→ Optical and exposure parameters
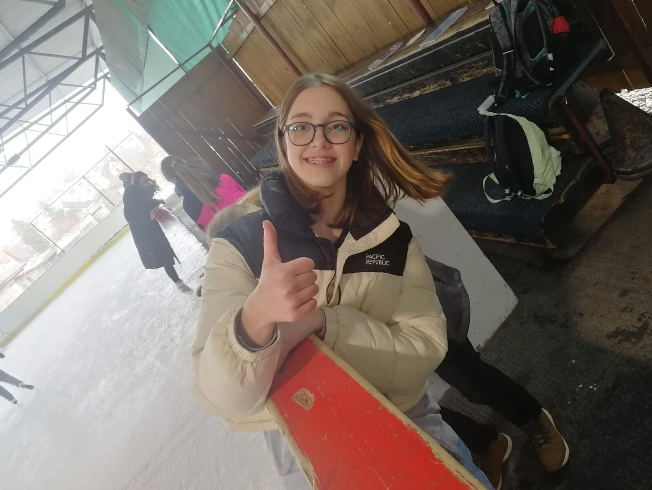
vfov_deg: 51.4
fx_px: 509
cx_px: 326
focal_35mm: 27
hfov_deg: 65.3
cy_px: 245
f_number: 2.2
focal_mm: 3.95
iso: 250
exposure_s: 1/33.3
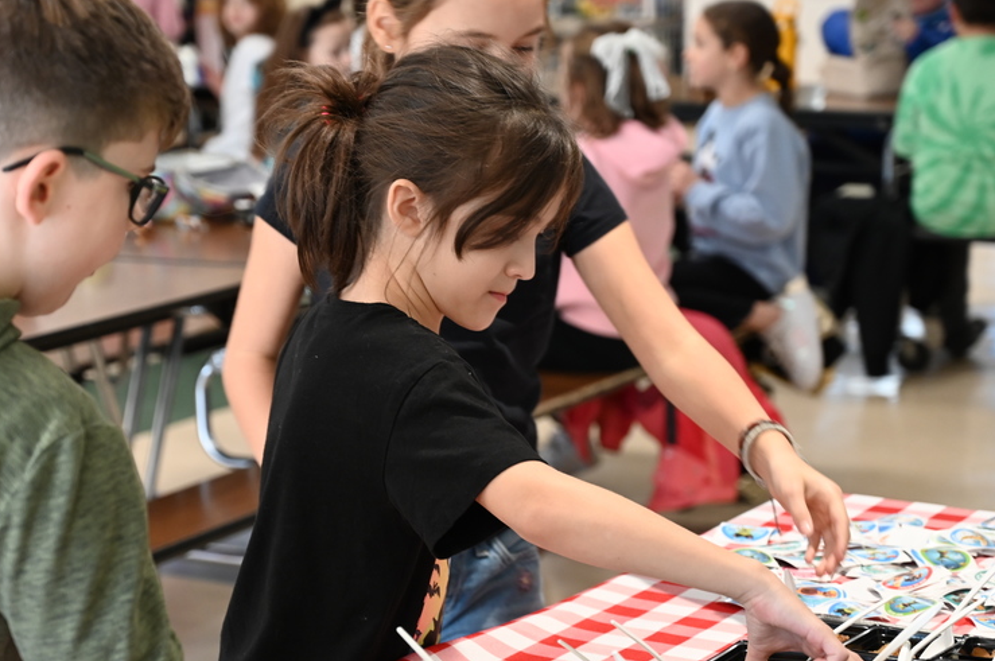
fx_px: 2678
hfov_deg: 21.0
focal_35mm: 97
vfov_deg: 14.1
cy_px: 411
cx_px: 424
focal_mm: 70
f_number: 4
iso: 1250
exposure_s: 1/125
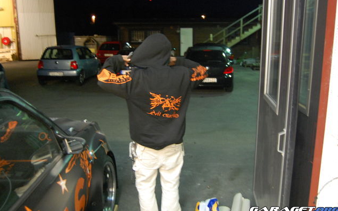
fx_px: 313
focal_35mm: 34
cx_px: 170
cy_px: 101
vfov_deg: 37.3
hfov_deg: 56.7
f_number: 3.8
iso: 1600
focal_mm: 22
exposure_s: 1/4
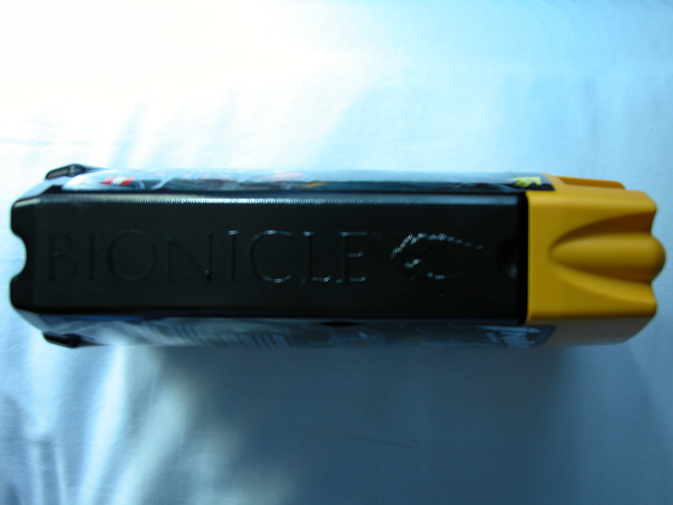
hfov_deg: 42.1
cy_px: 252
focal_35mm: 45
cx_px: 336
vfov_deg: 32.2
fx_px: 875
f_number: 3
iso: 108
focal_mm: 11.6
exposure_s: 1/4.2
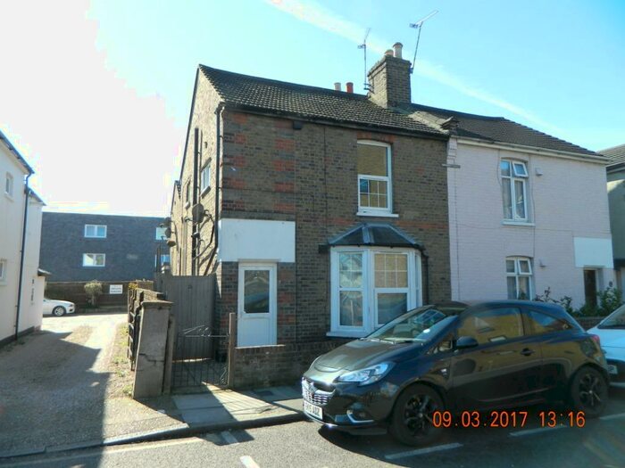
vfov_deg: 54.9
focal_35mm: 25
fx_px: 451
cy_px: 234
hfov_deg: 69.4
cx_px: 312
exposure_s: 1/320
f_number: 3.1
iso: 80
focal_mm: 4.5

→ WORK TO COMPLETE
Give the entries above again exactly, minus their pictures.

→ EXPECTED ANSWER
vfov_deg: 51.4
fx_px: 509
cx_px: 326
focal_35mm: 27
hfov_deg: 65.3
cy_px: 245
f_number: 2.2
focal_mm: 3.95
iso: 250
exposure_s: 1/33.3
fx_px: 2678
hfov_deg: 21.0
focal_35mm: 97
vfov_deg: 14.1
cy_px: 411
cx_px: 424
focal_mm: 70
f_number: 4
iso: 1250
exposure_s: 1/125
fx_px: 313
focal_35mm: 34
cx_px: 170
cy_px: 101
vfov_deg: 37.3
hfov_deg: 56.7
f_number: 3.8
iso: 1600
focal_mm: 22
exposure_s: 1/4
hfov_deg: 42.1
cy_px: 252
focal_35mm: 45
cx_px: 336
vfov_deg: 32.2
fx_px: 875
f_number: 3
iso: 108
focal_mm: 11.6
exposure_s: 1/4.2
vfov_deg: 54.9
focal_35mm: 25
fx_px: 451
cy_px: 234
hfov_deg: 69.4
cx_px: 312
exposure_s: 1/320
f_number: 3.1
iso: 80
focal_mm: 4.5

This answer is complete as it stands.